EXERCISE DESCRIPTION —
Please print every line of the records below word for word, in the same order.

SUPPLIED MATERIAL —
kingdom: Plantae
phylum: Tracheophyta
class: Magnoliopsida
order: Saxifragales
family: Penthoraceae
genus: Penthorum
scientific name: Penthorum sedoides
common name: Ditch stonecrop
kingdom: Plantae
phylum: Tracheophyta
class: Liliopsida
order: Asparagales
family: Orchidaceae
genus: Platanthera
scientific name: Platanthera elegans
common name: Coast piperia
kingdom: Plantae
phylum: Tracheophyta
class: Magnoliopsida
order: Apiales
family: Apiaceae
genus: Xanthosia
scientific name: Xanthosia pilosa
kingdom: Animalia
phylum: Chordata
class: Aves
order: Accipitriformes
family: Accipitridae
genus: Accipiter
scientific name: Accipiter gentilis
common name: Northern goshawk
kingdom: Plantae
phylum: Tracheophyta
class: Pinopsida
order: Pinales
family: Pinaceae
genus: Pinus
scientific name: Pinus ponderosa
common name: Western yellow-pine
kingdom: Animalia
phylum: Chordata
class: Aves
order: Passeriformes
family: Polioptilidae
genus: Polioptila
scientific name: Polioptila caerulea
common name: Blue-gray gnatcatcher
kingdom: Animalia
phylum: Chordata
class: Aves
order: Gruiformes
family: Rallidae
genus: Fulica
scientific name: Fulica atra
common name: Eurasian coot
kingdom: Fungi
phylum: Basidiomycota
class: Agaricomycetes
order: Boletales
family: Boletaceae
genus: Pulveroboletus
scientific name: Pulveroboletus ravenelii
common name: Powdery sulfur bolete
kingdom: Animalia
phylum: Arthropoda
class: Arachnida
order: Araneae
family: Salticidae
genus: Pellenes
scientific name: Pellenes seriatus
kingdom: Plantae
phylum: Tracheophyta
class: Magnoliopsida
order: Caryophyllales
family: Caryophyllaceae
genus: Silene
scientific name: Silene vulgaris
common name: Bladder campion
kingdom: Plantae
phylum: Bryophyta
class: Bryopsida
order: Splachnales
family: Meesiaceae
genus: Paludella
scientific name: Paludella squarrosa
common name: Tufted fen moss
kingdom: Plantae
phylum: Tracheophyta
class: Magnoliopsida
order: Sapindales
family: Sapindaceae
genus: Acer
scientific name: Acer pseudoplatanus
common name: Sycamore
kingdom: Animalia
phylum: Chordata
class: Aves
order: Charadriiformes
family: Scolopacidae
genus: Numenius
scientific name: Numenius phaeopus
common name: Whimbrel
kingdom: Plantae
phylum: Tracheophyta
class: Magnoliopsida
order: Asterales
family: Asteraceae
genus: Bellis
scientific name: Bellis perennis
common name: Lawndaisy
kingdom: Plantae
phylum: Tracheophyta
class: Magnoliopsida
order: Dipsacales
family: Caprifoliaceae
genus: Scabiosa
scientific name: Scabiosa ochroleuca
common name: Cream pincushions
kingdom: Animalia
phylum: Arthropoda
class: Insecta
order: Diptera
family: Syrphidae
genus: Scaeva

EXERCISE RESULT —
kingdom: Plantae
phylum: Tracheophyta
class: Magnoliopsida
order: Saxifragales
family: Penthoraceae
genus: Penthorum
scientific name: Penthorum sedoides
common name: Ditch stonecrop
kingdom: Plantae
phylum: Tracheophyta
class: Liliopsida
order: Asparagales
family: Orchidaceae
genus: Platanthera
scientific name: Platanthera elegans
common name: Coast piperia
kingdom: Plantae
phylum: Tracheophyta
class: Magnoliopsida
order: Apiales
family: Apiaceae
genus: Xanthosia
scientific name: Xanthosia pilosa
kingdom: Animalia
phylum: Chordata
class: Aves
order: Accipitriformes
family: Accipitridae
genus: Accipiter
scientific name: Accipiter gentilis
common name: Northern goshawk
kingdom: Plantae
phylum: Tracheophyta
class: Pinopsida
order: Pinales
family: Pinaceae
genus: Pinus
scientific name: Pinus ponderosa
common name: Western yellow-pine
kingdom: Animalia
phylum: Chordata
class: Aves
order: Passeriformes
family: Polioptilidae
genus: Polioptila
scientific name: Polioptila caerulea
common name: Blue-gray gnatcatcher
kingdom: Animalia
phylum: Chordata
class: Aves
order: Gruiformes
family: Rallidae
genus: Fulica
scientific name: Fulica atra
common name: Eurasian coot
kingdom: Fungi
phylum: Basidiomycota
class: Agaricomycetes
order: Boletales
family: Boletaceae
genus: Pulveroboletus
scientific name: Pulveroboletus ravenelii
common name: Powdery sulfur bolete
kingdom: Animalia
phylum: Arthropoda
class: Arachnida
order: Araneae
family: Salticidae
genus: Pellenes
scientific name: Pellenes seriatus
kingdom: Plantae
phylum: Tracheophyta
class: Magnoliopsida
order: Caryophyllales
family: Caryophyllaceae
genus: Silene
scientific name: Silene vulgaris
common name: Bladder campion
kingdom: Plantae
phylum: Bryophyta
class: Bryopsida
order: Splachnales
family: Meesiaceae
genus: Paludella
scientific name: Paludella squarrosa
common name: Tufted fen moss
kingdom: Plantae
phylum: Tracheophyta
class: Magnoliopsida
order: Sapindales
family: Sapindaceae
genus: Acer
scientific name: Acer pseudoplatanus
common name: Sycamore
kingdom: Animalia
phylum: Chordata
class: Aves
order: Charadriiformes
family: Scolopacidae
genus: Numenius
scientific name: Numenius phaeopus
common name: Whimbrel
kingdom: Plantae
phylum: Tracheophyta
class: Magnoliopsida
order: Asterales
family: Asteraceae
genus: Bellis
scientific name: Bellis perennis
common name: Lawndaisy
kingdom: Plantae
phylum: Tracheophyta
class: Magnoliopsida
order: Dipsacales
family: Caprifoliaceae
genus: Scabiosa
scientific name: Scabiosa ochroleuca
common name: Cream pincushions
kingdom: Animalia
phylum: Arthropoda
class: Insecta
order: Diptera
family: Syrphidae
genus: Scaeva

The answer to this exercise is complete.